Attorneys for Sen. Lindsey Graham say he wasn't trying to interfere in Georgia’s 2020 election when he called state officials to ask them to reexamine certain absentee ballots after President Donald Trump’s narrow loss to Democrat Joe Biden.
The arguments came in a court filing Tuesday as Graham challenges a subpoena compelling him to testify before a special grand jury in Georgia that’s investigating Trump and his allies’ actions after the 2020 election.
Graham was one of a handful of Trump confidants and lawyers named in petitions filed last week by Fulton County District Attorney Fani Willis.
“Senator Graham has never inserted himself into the electoral process in Georgia, and has never attempted to alter the outcome of any election,” Graham’s attorneys wrote Tuesday in court papers filed in South Carolina. “The talk was about absentee ballots and Georgia’s procedures.”
But, Georgia Secretary of State Brad Raffensperger, who received at least two phone calls from Graham, told the Washington Post that Graham asked him if he could reject some absentee ballots. Raffensperger said that he interpreted Graham's question as a request to disqualify legally-cast ballots.
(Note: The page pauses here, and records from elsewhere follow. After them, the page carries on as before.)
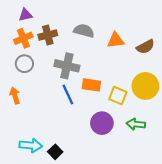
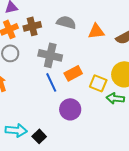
orange rectangle: (91, 85) -> (73, 73), turned -36
purple circle: (102, 123) -> (70, 109), moved
green arrow: (136, 124) -> (115, 98), moved

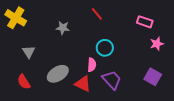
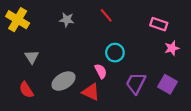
gray star: (63, 28) -> (67, 20), moved
pink semicircle: (92, 65) -> (101, 71), turned -32
purple trapezoid: (112, 80) -> (136, 83), moved, turned -110

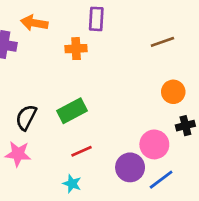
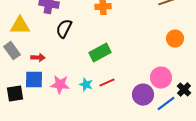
black semicircle: (26, 117) -> (64, 29), moved
black cross: (185, 126) -> (184, 90), moved, turned -32
cyan star: (72, 184) -> (86, 85), moved

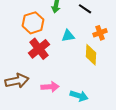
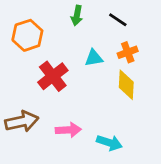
orange hexagon: (33, 23) -> (27, 35), moved
orange cross: (100, 33) -> (128, 52), moved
“What I’m trying to do is do my day job,” Graham said in a statement provided to The Associated Press on Wednesday. “If we open up county prosecutors being able to call every member of the Senate based on some investigation they think is good for the country, we’re opening Pandora’s Box.”
COVID cases shut down Oconee Library for the weekend
The Oconee County Library will be closed this weekend because of a staff shortage created by a COVID-19 exposure.
A spokesperson for the library says some of the staff had been exposed to the virus and library staff is being extra careful to avoid further spread. While the library will be closed July 16-17, weekday hours will run from 10 a.m. to 6 p.m.
21 Georgia counties see high levels of COVID-19 transmission
Twenty-one Georgia counties are now experiencing high levels of COVID-19 transmission.
Those counties include Cobb, Paulding, Coweta, Douglas and Spalding counties in metro Atlanta, and several counties in far south Georgia near the Florida border. Counties in the greater Athens area are considered low levels of transmission.
The CDC reports the fast spreading omicron subvariant known as BA.5 has recently become dominant among new cases in the U.S., with federal health officials saying it now accounts for 66.5 percent of all new infections in Georgia and other states in the south.
BA5 is considered more infectious but does not appear to cause more serious illness.